Charles Taylor et Gérard Bouchard (Photo Patrick Sanfaçon, La Presse)
Tristan Péloquin - Face à des minorités culturelles qui affirment avec force leur identité grâce à la religion, les Québécois d'origine «canadienne-française» sentent que leur propre culture s'est vidée de sa substance. «Ça se joue sur l'idée que la révolution tranquille a détruit les anciennes traditions, comme la religion, sans les remplacer», estime Gérard Bouchard, coprésident de la Commission sur les pratiques d'accommodement.
«Ces sentiments ont été exprimés par des groupes-sonde que nous avons consultés à Montréal. On ne peut pas dire que c'est sans fondement, a soutenu hier M. Bouchard, en entrevue à La Presse en compagnie de son acolyte, le philosophe Charles Taylor. C'est vrai que la culture des immigrants paraît plus robuste parce que, d'abord, la religion y est bien vivante, alors que chez nous, on s'en est vidé. Nous n'avons plus de traditions, nous avons perdu nos repères, et nous avançons un peu à tâtons.»
«Face à cela, il y a un discours qu'on entend même chez les plus jeunes, soutenant qu'on a eu tort de bazarder la religion; que la révolution tranquille a été une erreur», a noté l'historien.

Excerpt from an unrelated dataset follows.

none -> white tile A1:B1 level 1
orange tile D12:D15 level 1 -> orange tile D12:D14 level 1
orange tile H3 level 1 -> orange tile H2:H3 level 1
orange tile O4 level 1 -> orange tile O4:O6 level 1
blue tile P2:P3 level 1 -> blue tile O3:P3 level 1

Après avoir entamé les recherches sur le terrain et alors qu'ils entament leurs consultations publiques, MM. Bouchard et Taylor sentent clairement qu'il y a un malaise au Québec à l'égard des immigrants. «J'ai dit malaise, je n'ai pas utilisé le mot crise», a toutefois précisé M. Bouchard.
Juguler ce malaise, qui prend la forme d'un «sentiment d'insécurité» lié au fait que les Québécois «sentent que leur poids rétrécit au sein de la société», est un des principaux buts visés par la commission Bouchard-Taylor. Les deux intellectuels admettent toutefois ne pas avoir actuellement en main les arguments nécessaires pour y parvenir. «Nous cherchons les textes et les argumentaires convaincants qu'on pourrait présenter au grand public pour le convaincre que l'immigration et la diversité, ce n'est pas juste un problème», a souligné M. Bouchard.

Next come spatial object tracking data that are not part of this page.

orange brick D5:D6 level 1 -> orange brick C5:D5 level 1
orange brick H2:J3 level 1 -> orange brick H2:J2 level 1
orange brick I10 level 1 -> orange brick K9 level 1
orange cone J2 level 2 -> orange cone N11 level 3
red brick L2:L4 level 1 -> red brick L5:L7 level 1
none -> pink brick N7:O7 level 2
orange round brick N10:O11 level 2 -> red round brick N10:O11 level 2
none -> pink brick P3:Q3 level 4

«Ce que je remarque, c'est qu'il y a une distance qui s'est établie entre les élites et là je parle des élus, des intellectuels et des universitaires et la masse de la population. Nous avons fait un consensus entre nous, sur le multiculturalisme, sur le pluralisme, et je pense que ces orientations étaient bonnes. Mais nous avons raté une marche. Je pense qu'il aurait fallu associer davantage le grand public à cette démarche», a dit M. Bouchard.
Une fois ces argumentaires trouvés, au terme des travaux de la commission, les intellectuels et penseurs du Québec devront s'assurer de les diffuser à la radio, à la télévision, dans les journaux. «Je ne parle pas d'ouvrages savants de 600 pages. Je parle d'argumentaires accessibles à tous», a expliqué l'historien.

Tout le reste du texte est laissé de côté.